Other tagged architecture people weren't interested in running C because they thought C was an unsafe, error-prone language to begin with. Only the Lisp people had a C compiler, and it didn't follow the same rules as any other C compiler.

``Modern'' compiler maintainers are using this tagged memory as an excuse for making pointer comparisons undefined even though they are defined on segmented architectures like 16-bit x86. Pointer comparison isn't more difficult than pointer equality. They talk about segment aliasing, but you need to know the same thing for equality too.
https://stackoverflow.com/questions/4023320/how-to-implement-memmove-in-standard-c-without-an-intermediate-copy

Name: Anonymous 2017-02-22 19:57

>>22
// Define a custom hash function to use instead of khash's default hash
// function. This custom hash function uses a simpler bit shift and XOR which
// results in several percent faster performance compared to when khash's
// default hash function is used.
#define CUSTOM_HASH_FUNCTION(key) (khint32_t)((key) ^ (key)>>7)

kill yourself faggot

Name: Anonymous 2017-02-23 0:33

>>30
Leave >>7 out of this

Name: Anonymous 2017-02-23 2:25

>>1
All languages end up running as assembly, so they must all run as fast as assembly

Name: Anonymous 2017-02-23 3:13

DUBZ

Name: Anonymous 2017-02-23 15:24

https://www.reddit.com/r/programming/comments/5vddq2/rust_is_now_the_fastest_language_on_knucleotide/
It boils down to fact khash is trash and ordermap is really simple. Since C entries cannot use anything else, the benchmarks is rigged in favor of language which doesn't have this requirements...
https://github.com/bluss/ordermap/blob/master/src/lib.rs
https://github.com/attractivechaos/klib/blob/master/khash.h
Also Rust in real world:
https://medium.com/@robertgrosse/how-copying-an-int-made-my-code-11-times-faster-f76c66312e0f#.nv29iicug

Name: Anonymous 2017-02-23 21:07

>>34
Absolutely ridiculous that the benchmark can be so biased towards Rust this way. The whole thing is obviously a scam run by unapologetic Rust shills. What a disgrace.

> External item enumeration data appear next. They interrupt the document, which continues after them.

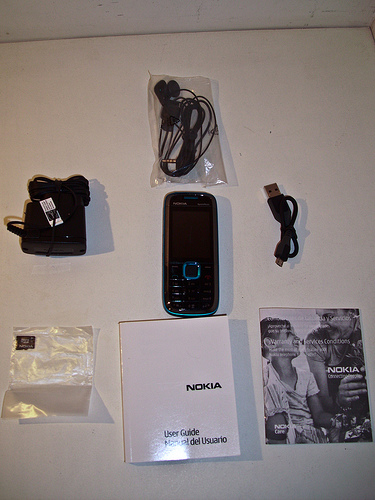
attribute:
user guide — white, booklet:
[117, 315, 242, 465]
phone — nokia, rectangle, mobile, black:
[160, 190, 220, 316]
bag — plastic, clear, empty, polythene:
[2, 325, 97, 422]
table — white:
[0, 25, 373, 495]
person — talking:
[260, 316, 321, 444]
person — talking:
[305, 308, 370, 442]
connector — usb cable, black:
[264, 182, 300, 268]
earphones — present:
[153, 78, 217, 177]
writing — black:
[164, 427, 228, 450]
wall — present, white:
[1, 0, 374, 41]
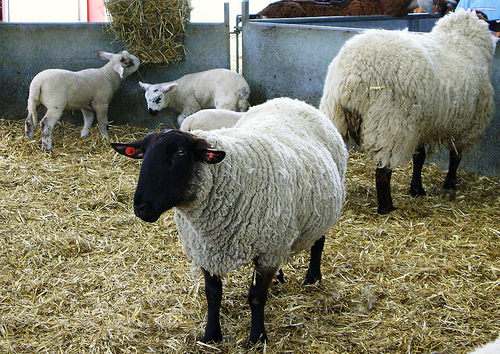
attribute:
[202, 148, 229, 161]
left ear — sheep's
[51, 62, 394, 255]
sheep — white, marker, pen, legs, black, fleece, dirty, wool, short, ear, leg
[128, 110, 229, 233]
head — black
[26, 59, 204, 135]
lambs — white, smell, nose, small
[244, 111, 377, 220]
coat — thick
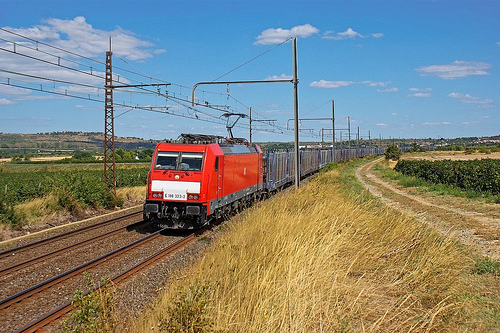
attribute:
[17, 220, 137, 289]
tracks — LONG, RAIL WAY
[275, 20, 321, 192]
poll — LONG, ELECTRIC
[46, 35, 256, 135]
wires — SMALL THING, ELECTRICAL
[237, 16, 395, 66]
clouds — small, white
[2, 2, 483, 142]
sky — clear, blue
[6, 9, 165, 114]
clouds — white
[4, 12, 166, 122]
clouds — white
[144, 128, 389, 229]
freight train — long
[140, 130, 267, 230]
engine — red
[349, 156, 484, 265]
road — dirt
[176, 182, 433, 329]
grass — tall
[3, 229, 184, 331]
tracks — rusted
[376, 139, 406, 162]
tree — small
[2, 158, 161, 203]
field — grassy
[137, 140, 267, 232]
car — red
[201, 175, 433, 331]
grass — high, brown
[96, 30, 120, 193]
power pole — old, rusted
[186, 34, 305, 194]
poles — curved, large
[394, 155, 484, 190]
growth — tall, green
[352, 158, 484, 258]
path — beaten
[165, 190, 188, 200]
numbers — black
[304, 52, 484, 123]
clouds — sparse, tiny, white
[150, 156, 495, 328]
grass — long, dry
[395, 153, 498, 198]
hedges — green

Name: Anonymous 2017-02-23 22:17

>>35
This just goes to show that these benchmarks don't mean crap.

Name: Anonymous 2017-02-24 0:24

I'm a SJW who likes the simplicity of C and hates bloat, should I switch to Rust?

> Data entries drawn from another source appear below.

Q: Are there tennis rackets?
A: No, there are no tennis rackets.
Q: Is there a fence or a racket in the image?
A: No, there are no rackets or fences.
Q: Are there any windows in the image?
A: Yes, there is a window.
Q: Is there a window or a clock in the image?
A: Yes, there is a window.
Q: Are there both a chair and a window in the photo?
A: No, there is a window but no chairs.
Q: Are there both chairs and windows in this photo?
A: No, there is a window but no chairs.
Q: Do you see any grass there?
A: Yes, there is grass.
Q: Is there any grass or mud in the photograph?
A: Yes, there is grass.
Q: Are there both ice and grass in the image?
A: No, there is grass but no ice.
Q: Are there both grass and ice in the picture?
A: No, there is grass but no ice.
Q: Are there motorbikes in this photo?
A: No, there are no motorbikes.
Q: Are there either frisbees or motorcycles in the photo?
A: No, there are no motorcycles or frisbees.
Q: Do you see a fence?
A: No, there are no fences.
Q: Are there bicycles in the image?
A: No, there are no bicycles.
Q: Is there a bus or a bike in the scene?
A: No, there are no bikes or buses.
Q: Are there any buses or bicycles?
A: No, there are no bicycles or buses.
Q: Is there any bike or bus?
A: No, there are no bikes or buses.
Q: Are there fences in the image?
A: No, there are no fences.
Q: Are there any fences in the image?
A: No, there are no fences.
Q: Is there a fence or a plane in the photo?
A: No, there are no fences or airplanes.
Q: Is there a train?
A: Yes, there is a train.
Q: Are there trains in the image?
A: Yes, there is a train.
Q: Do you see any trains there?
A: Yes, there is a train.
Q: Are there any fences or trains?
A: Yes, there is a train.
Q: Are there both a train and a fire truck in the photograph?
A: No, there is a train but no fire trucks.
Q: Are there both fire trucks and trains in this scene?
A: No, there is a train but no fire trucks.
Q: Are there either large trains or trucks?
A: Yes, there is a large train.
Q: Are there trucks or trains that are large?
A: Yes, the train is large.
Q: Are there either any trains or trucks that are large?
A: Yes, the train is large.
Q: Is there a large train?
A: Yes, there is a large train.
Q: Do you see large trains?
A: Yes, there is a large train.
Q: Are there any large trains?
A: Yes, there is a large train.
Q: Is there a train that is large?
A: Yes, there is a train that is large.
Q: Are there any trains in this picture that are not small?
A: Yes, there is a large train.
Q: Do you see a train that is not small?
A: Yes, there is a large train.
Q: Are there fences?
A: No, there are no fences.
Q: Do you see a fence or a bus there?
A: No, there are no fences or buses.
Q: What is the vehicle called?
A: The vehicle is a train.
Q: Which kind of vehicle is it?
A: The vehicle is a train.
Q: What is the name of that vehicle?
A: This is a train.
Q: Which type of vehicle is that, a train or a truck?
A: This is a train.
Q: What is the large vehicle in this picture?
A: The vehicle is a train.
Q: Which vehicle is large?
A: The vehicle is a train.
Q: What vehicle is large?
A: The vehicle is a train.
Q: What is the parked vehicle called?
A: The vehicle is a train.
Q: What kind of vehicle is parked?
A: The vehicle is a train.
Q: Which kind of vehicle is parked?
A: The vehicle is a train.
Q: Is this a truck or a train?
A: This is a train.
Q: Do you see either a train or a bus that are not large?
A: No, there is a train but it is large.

Name: Anonymous 2017-02-24 1:12

>>37
Tcl/tk is the best language for SJWs.

Name: Anonymous 2017-02-24 3:01

>>38
Why?

Name: Anonymous 2017-02-24 8:21

>>34
to be fair, the last part is less about things inherent to Rust and more about compiler stupidity. this happens in C too - I remember that there once was a contest to write an innocent-looking C program that works good on one system and breaks on the other. the winner was simplistic piece of code that involved nested loops - gcc did a decent job of optimizng it so it worked well on unix-likes but MSVC ended up being extremely slow.

Name: Anonymous 2017-02-24 10:51

>>37
It depends: if you like BDSM and fighting with the compiler, then yes.

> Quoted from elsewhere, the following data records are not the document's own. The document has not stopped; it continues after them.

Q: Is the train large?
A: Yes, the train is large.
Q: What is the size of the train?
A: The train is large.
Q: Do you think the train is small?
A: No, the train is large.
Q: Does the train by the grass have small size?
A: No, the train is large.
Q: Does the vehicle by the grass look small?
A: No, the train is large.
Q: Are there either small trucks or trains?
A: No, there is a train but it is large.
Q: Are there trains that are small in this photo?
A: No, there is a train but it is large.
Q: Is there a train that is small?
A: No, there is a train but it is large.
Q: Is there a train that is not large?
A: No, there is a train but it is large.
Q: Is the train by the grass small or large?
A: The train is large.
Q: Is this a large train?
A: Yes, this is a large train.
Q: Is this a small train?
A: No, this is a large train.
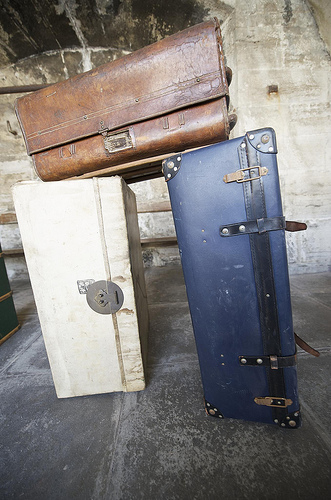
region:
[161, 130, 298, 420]
suitcase on the ground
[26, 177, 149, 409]
the suitcase on ground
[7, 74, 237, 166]
suitcase on the rgound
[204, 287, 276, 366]
the suitcase is blue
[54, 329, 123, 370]
he suitcase is white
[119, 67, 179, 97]
the suitcase is brown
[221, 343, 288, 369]
strap on the suitcase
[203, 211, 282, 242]
strap on the suitcase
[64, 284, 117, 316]
keyhole of the suitcase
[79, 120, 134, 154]
strap of the suitcase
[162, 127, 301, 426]
Blue suitcase on its side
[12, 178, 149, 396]
Scuffed white suitcase on its side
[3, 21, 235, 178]
Brown suitcase balanced on two others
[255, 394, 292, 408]
Strap on a blue suitcase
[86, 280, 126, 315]
Round metal clasp on a suitcase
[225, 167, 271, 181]
Metal clasp on a suitcase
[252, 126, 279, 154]
Reinforced corner on a blue suitcase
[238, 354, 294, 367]
Black strap on a blue suitcase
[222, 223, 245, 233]
Metal rivets on a suitcase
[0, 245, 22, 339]
Corner of a dark green suitcase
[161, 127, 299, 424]
Blue suitcase on the ground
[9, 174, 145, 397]
Tan suitcase on the ground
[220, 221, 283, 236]
Strap on blue suitcase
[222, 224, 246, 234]
Silver rivets on blue suitcase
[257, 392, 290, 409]
Rusty clasp on blue suitcase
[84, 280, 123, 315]
Round metal clasp on white suitcase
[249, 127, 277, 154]
Reinforced corner of blue suitcase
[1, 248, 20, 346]
Corner of dark green suitcase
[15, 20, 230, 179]
Brown leather suitcase on top of two others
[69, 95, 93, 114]
Scratch mark on suitcase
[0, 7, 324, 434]
looking down on several pieces of luggage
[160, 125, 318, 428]
this piece of luggage is blue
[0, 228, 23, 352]
this piece of luggage is green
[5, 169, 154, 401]
this piece of luggage is white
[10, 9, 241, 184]
this piece of luggage is brown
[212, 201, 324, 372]
the blue luggage has black leather straps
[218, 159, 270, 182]
the blue luggage has brass clasps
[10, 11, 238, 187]
the leather on the brown luggage is cracked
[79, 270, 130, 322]
the white luggage has only half a clasp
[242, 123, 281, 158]
the blue luggage has reinforced corners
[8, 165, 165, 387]
suitcase on the ground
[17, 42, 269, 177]
suitcase on the top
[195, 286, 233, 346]
the suitcase is blue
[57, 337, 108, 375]
the suitcase is white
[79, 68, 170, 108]
the suitcase is brown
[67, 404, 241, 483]
the ground is concrete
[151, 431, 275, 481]
the ground is dirty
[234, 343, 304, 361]
strap on the suitcase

Name: Anonymous 2017-02-24 15:30

>>37
Switch to Haskell. It's the best language for leftist cucks. Full on BDSM political correctness. You will never be able to do divisive far-right things like printing to a screen.

Name: Anonymous 2017-02-24 19:09

>>42
Why not both. double the fun

https://www.reddit.com/r/haskellgamedev/comments/5a58hr/is_haskell_the_best_functional_language_for/

While using Rust I may still use Haskell (recently some utilities popped up for calling Haskell code from Rust) in the way of some kind of asynchronous content generation when real-time performance isn't as much of an issue, but I would be interested in any other functional languages that are more suited to gamedev, especially for the core part of an engine.